_ASSIGNMENT_.
Output all of the data exactly, keeping any images out of the copy.

* * *

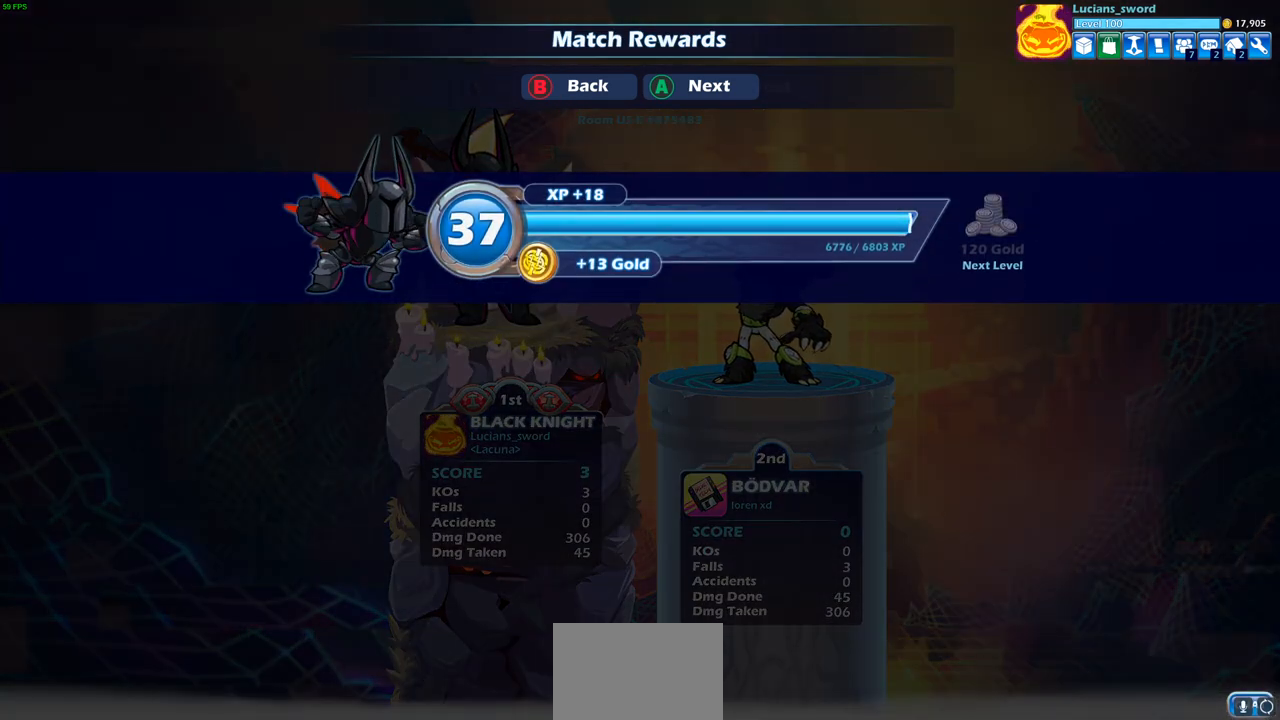
{"buttons": [], "left_stick": "center", "right_stick": "center", "events": []}
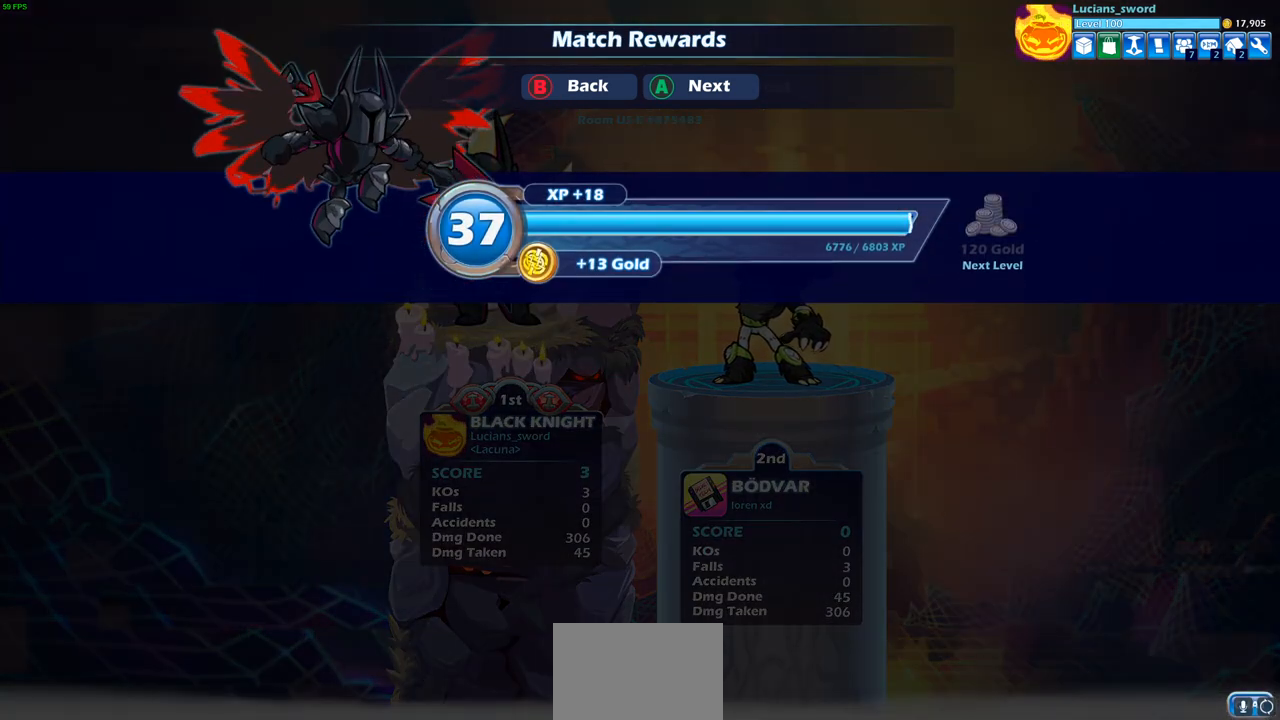
{"buttons": ["CROSS"], "left_stick": "center", "right_stick": "center", "events": [[400, "CROSS", "down"]]}
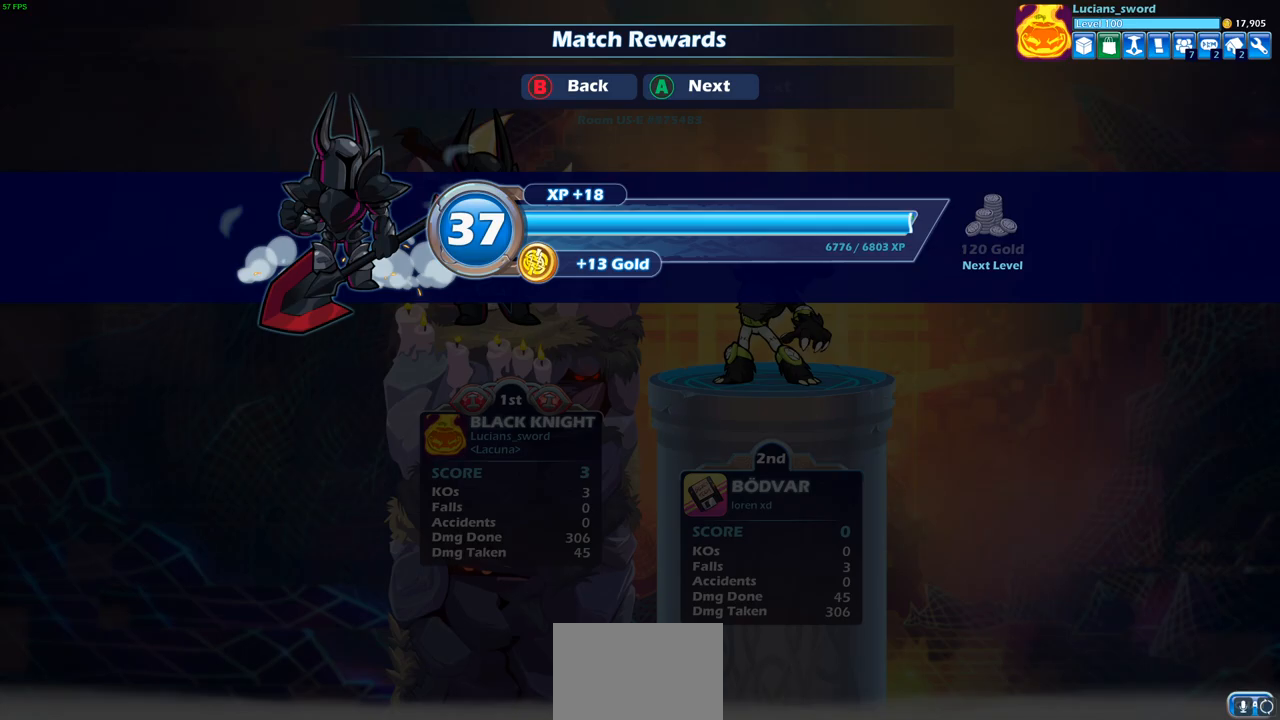
{"buttons": [], "left_stick": "center", "right_stick": "center", "events": [[17, "CROSS", "up"], [283, "CROSS", "down"], [367, "CROSS", "up"]]}
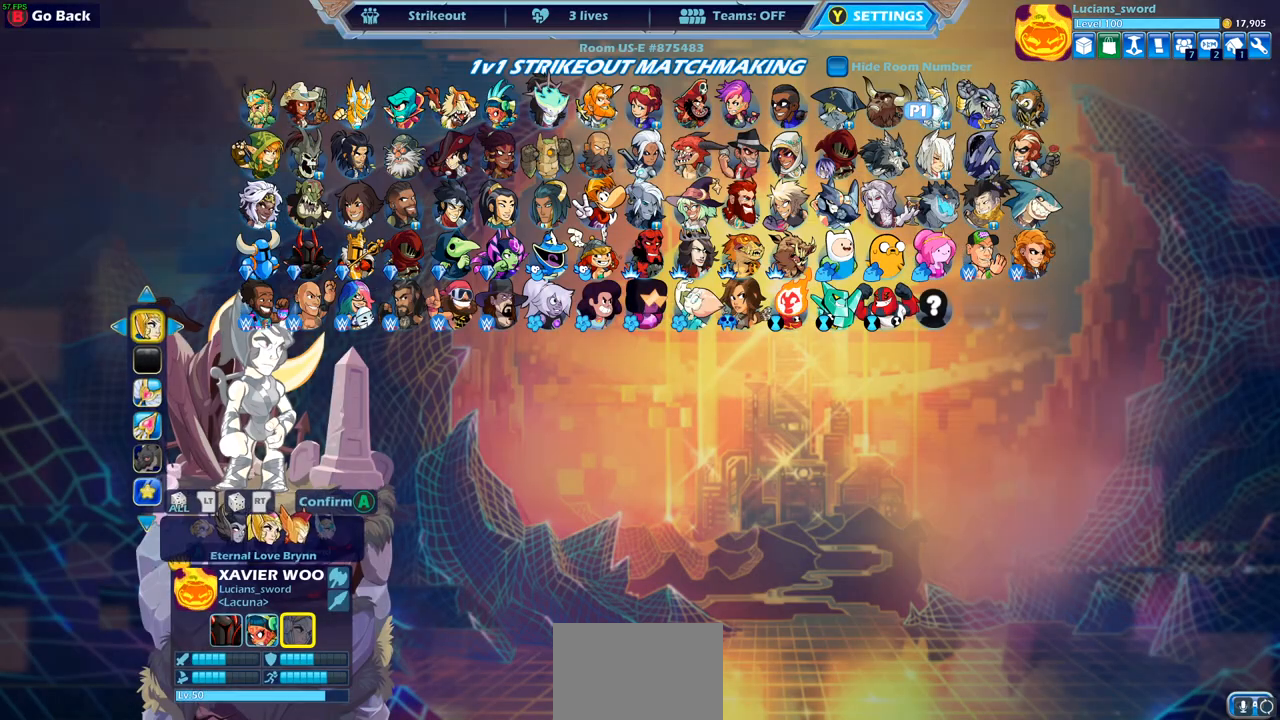
{"buttons": [], "left_stick": "center", "right_stick": "center", "events": [[333, "CROSS", "down"], [433, "CROSS", "up"]]}
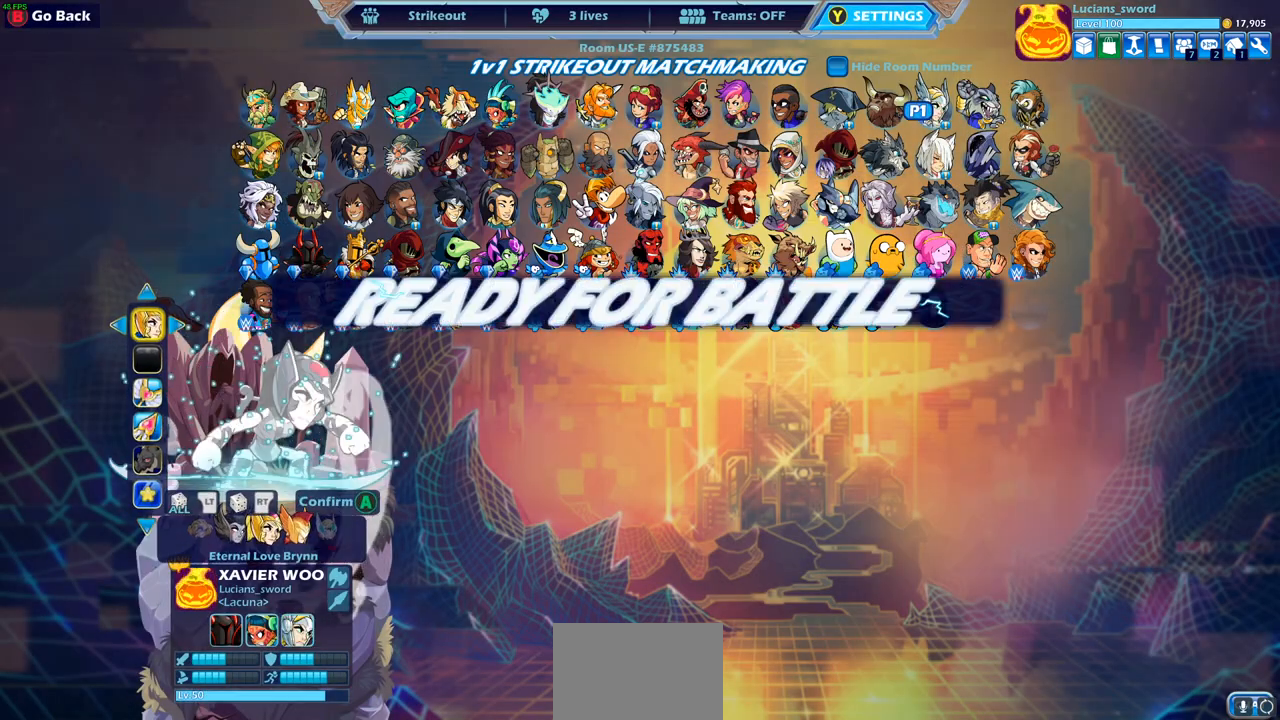
{"buttons": ["CROSS"], "left_stick": "center", "right_stick": "center", "events": [[117, "CROSS", "down"], [200, "CROSS", "up"], [317, "CROSS", "down"], [383, "CROSS", "up"], [483, "CROSS", "down"]]}
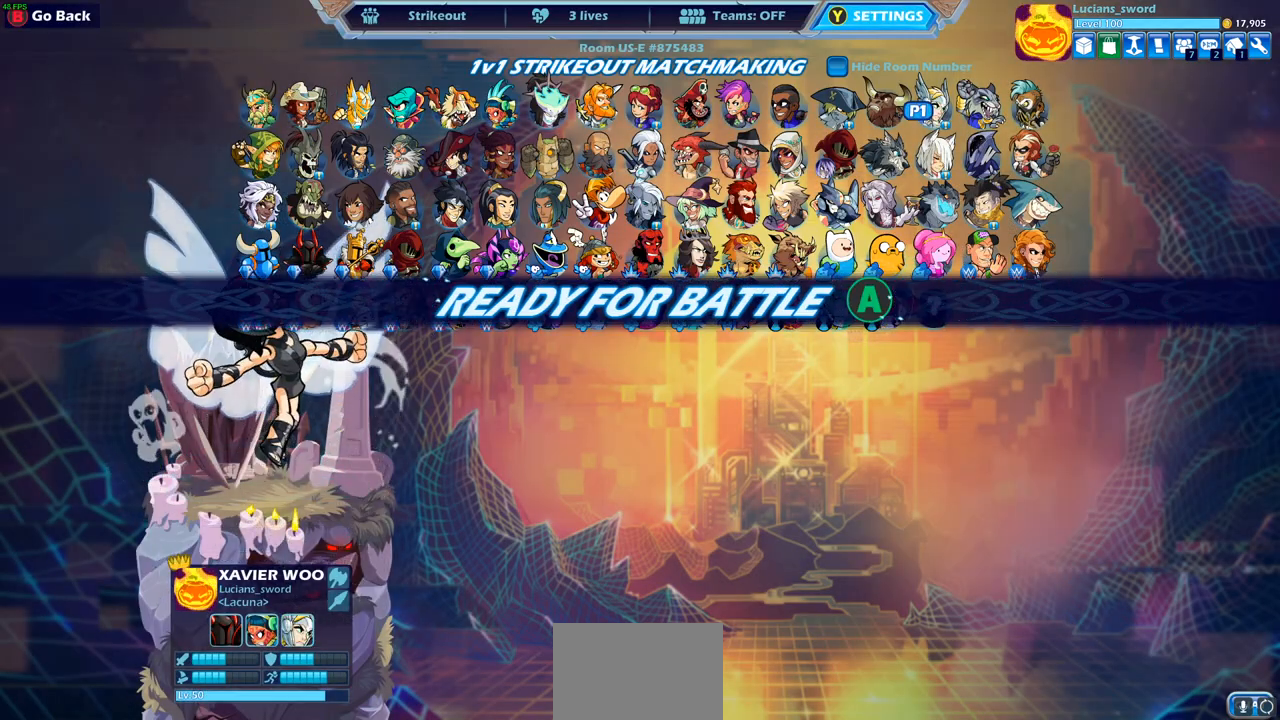
{"buttons": ["CROSS"], "left_stick": "center", "right_stick": "center", "events": [[67, "CROSS", "up"], [150, "CROSS", "down"], [233, "CROSS", "up"], [317, "CROSS", "down"], [383, "CROSS", "up"], [483, "CROSS", "down"]]}
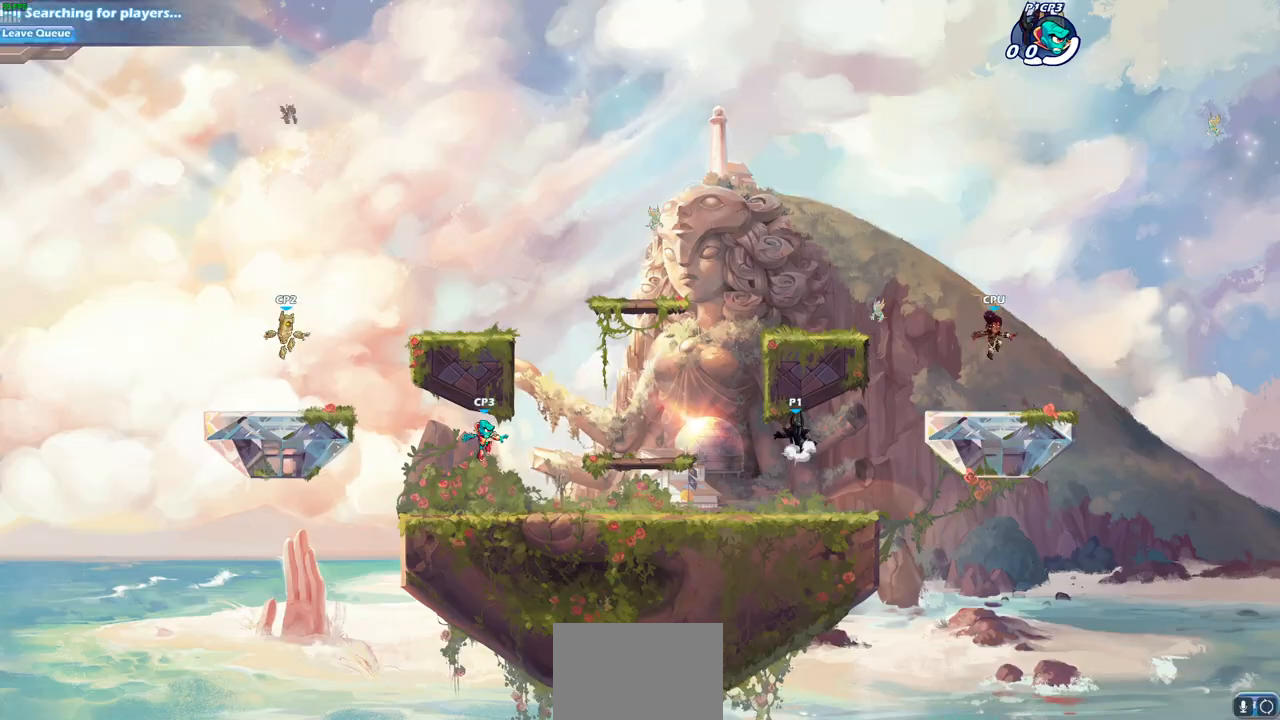
{"buttons": [], "left_stick": "center", "right_stick": "center", "events": [[83, "CROSS", "up"]]}
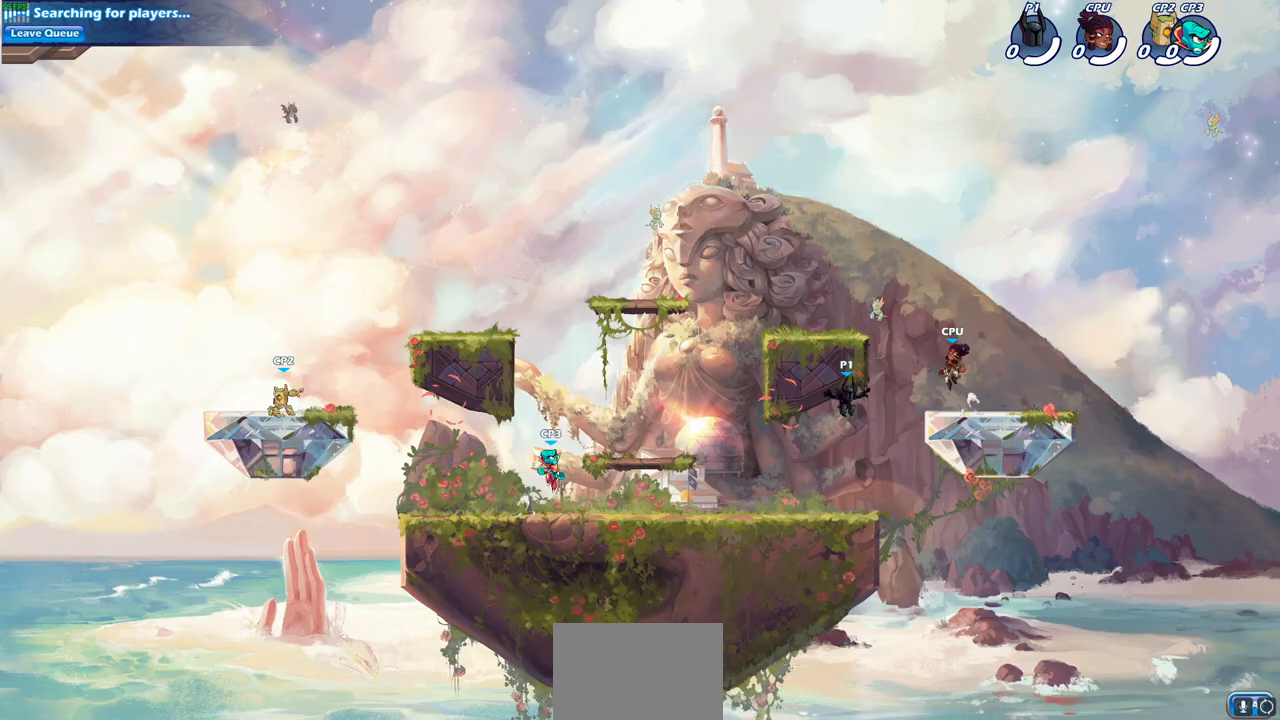
{"buttons": [], "left_stick": "up-left", "right_stick": "center", "events": [[333, "left_stick", "left"], [500, "left_stick", "up-left"]]}
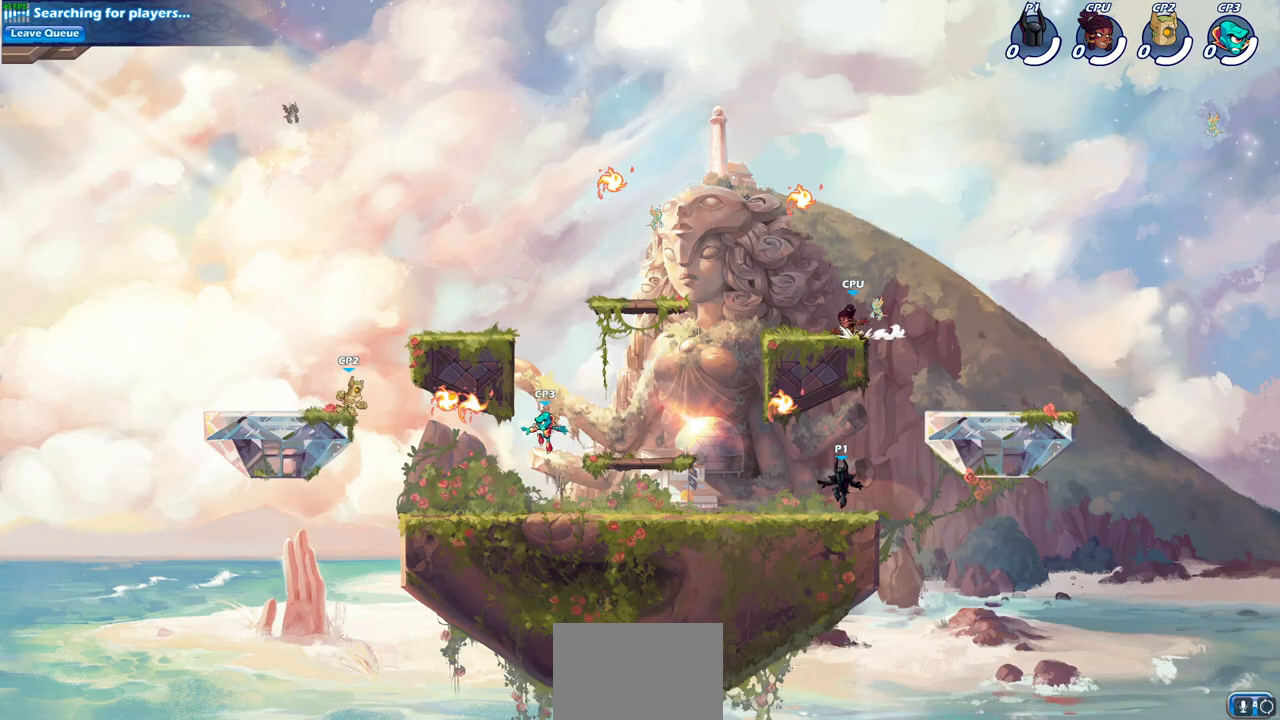
{"buttons": [], "left_stick": "left", "right_stick": "center", "events": [[200, "left_stick", "up"], [217, "CROSS", "down"], [350, "R1", "down"], [367, "CROSS", "up"], [450, "left_stick", "left"], [467, "R1", "up"]]}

* * *

_EXPECTED ANSWER_.
{"buttons": [], "left_stick": "center", "right_stick": "center", "events": []}
{"buttons": ["CROSS"], "left_stick": "center", "right_stick": "center", "events": [[400, "CROSS", "down"]]}
{"buttons": [], "left_stick": "center", "right_stick": "center", "events": [[17, "CROSS", "up"], [283, "CROSS", "down"], [367, "CROSS", "up"]]}
{"buttons": [], "left_stick": "center", "right_stick": "center", "events": [[333, "CROSS", "down"], [433, "CROSS", "up"]]}
{"buttons": ["CROSS"], "left_stick": "center", "right_stick": "center", "events": [[117, "CROSS", "down"], [200, "CROSS", "up"], [317, "CROSS", "down"], [383, "CROSS", "up"], [483, "CROSS", "down"]]}
{"buttons": ["CROSS"], "left_stick": "center", "right_stick": "center", "events": [[67, "CROSS", "up"], [150, "CROSS", "down"], [233, "CROSS", "up"], [317, "CROSS", "down"], [383, "CROSS", "up"], [483, "CROSS", "down"]]}
{"buttons": [], "left_stick": "center", "right_stick": "center", "events": [[83, "CROSS", "up"]]}
{"buttons": [], "left_stick": "up-left", "right_stick": "center", "events": [[333, "left_stick", "left"], [500, "left_stick", "up-left"]]}
{"buttons": [], "left_stick": "left", "right_stick": "center", "events": [[200, "left_stick", "up"], [217, "CROSS", "down"], [350, "R1", "down"], [367, "CROSS", "up"], [450, "left_stick", "left"], [467, "R1", "up"]]}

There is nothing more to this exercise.